(WORK TASK)
Below are several entries. Transcribe exactly those lines that fall from the one with "a. Accedere al" through the one with "d. Nel **scegliere", end lines included.

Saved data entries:
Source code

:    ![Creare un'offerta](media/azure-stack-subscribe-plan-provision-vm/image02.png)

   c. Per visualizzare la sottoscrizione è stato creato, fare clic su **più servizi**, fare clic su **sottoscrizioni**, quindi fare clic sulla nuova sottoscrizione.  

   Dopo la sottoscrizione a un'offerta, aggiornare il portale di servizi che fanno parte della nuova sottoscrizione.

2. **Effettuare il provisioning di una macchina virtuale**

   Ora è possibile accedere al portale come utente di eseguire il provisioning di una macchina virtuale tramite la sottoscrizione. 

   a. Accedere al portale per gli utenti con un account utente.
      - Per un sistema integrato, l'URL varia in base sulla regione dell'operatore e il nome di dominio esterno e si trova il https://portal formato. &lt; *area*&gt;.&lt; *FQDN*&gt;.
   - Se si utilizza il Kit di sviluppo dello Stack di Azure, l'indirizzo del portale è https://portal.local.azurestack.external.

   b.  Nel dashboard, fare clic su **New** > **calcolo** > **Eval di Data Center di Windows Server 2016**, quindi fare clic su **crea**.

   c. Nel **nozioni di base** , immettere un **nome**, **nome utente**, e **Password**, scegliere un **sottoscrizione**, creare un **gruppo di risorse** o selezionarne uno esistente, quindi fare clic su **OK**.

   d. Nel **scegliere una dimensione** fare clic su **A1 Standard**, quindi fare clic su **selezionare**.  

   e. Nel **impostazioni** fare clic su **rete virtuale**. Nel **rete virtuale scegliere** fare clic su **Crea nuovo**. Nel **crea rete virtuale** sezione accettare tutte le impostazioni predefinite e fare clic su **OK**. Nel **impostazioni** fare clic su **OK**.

(EXERCISE ANSWER)
   a. Accedere al portale per gli utenti con un account utente.
      - Per un sistema integrato, l'URL varia in base sulla regione dell'operatore e il nome di dominio esterno e si trova il https://portal formato. &lt; *area*&gt;.&lt; *FQDN*&gt;.
   - Se si utilizza il Kit di sviluppo dello Stack di Azure, l'indirizzo del portale è https://portal.local.azurestack.external.

   b.  Nel dashboard, fare clic su **New** > **calcolo** > **Eval di Data Center di Windows Server 2016**, quindi fare clic su **crea**.

   c. Nel **nozioni di base** , immettere un **nome**, **nome utente**, e **Password**, scegliere un **sottoscrizione**, creare un **gruppo di risorse** o selezionarne uno esistente, quindi fare clic su **OK**.

   d. Nel **scegliere una dimensione** fare clic su **A1 Standard**, quindi fare clic su **selezionare**.  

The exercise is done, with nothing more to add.